## 学習本文
• • •
戦時教育令(原文)

Pocket
LINEで送る

 戦時教育令は、敗戦の色が濃くなってきた1945(昭和20)年5月、同年3月に閣議決定されていた「決戦教育措置要綱」を実施するために布告された勅令です。学徒を、食糧増産、軍需生産、防空防衛、重要研究等、喫緊に必要とされる重要業務に就かせるとともに、戦時に必要な教育訓練を行うため、学校ごとに教職員と学徒によって学徒隊を組織することを定めました。
• • •
## 学習資料
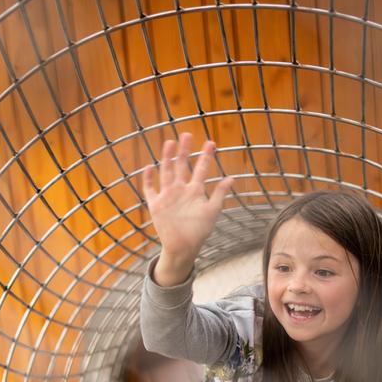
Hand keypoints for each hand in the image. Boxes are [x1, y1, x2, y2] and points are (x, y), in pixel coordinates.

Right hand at [142, 133, 233, 285]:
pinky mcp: (156, 205)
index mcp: (195, 190)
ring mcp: (167, 196)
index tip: (211, 142)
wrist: (183, 247)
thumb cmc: (199, 230)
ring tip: (169, 143)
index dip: (206, 156)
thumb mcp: (212, 210)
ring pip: (166, 172)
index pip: (201, 169)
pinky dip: (148, 179)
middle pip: (182, 165)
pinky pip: (150, 190)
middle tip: (187, 134)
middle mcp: (181, 190)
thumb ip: (219, 193)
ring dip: (167, 158)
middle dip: (184, 151)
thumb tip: (232, 178)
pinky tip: (149, 167)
• • •
## 課題要件
1. 次の(a)〜(c)が学習本文の内容と合っているかを、それぞれ「はい」か「いいえ」で答えてください。判断の根拠となる本文の語句も、そのまま引用してください。
(a) 戦時教育令は1945年3月に布告された。
(b) 学徒隊は学徒だけで組織するものとされた。
(c) 学徒を就かせる重要業務には防空防衛が含まれていた。
2. 学習本文によれば、学校ごとに学徒隊を組織することが定められたのは何のためですか。1〜3文で説明してください。
3. 学習本文から、「戦時教育令は、敗戦の色が濃く」という語句を含むところより書き始め、「を組織することを定めました。」という語句で終わるまでを、一字一句変えずに書き写してください。

## 解答一覧
1.
(a) いいえ。「1945(昭和20)年5月、同年3月に閣議決定されていた」
(b) いいえ。「教職員と学徒によって学徒隊を組織する」
(c) はい。「食糧増産、軍需生産、防空防衛、重要研究等」

2. 学徒を食糧増産、軍需生産、防空防衛、重要研究等の喫緊に必要とされる重要業務に就かせるためです。あわせて、戦時に必要な教育訓練を行うためでもありました。

3.
戦時教育令は、敗戦の色が濃くなってきた1945(昭和20)年5月、同年3月に閣議決定されていた「決戦教育措置要綱」を実施するために布告された勅令です。学徒を、食糧増産、軍需生産、防空防衛、重要研究等、喫緊に必要とされる重要業務に就かせるとともに、戦時に必要な教育訓練を行うため、学校ごとに教職員と学徒によって学徒隊を組織することを定めました。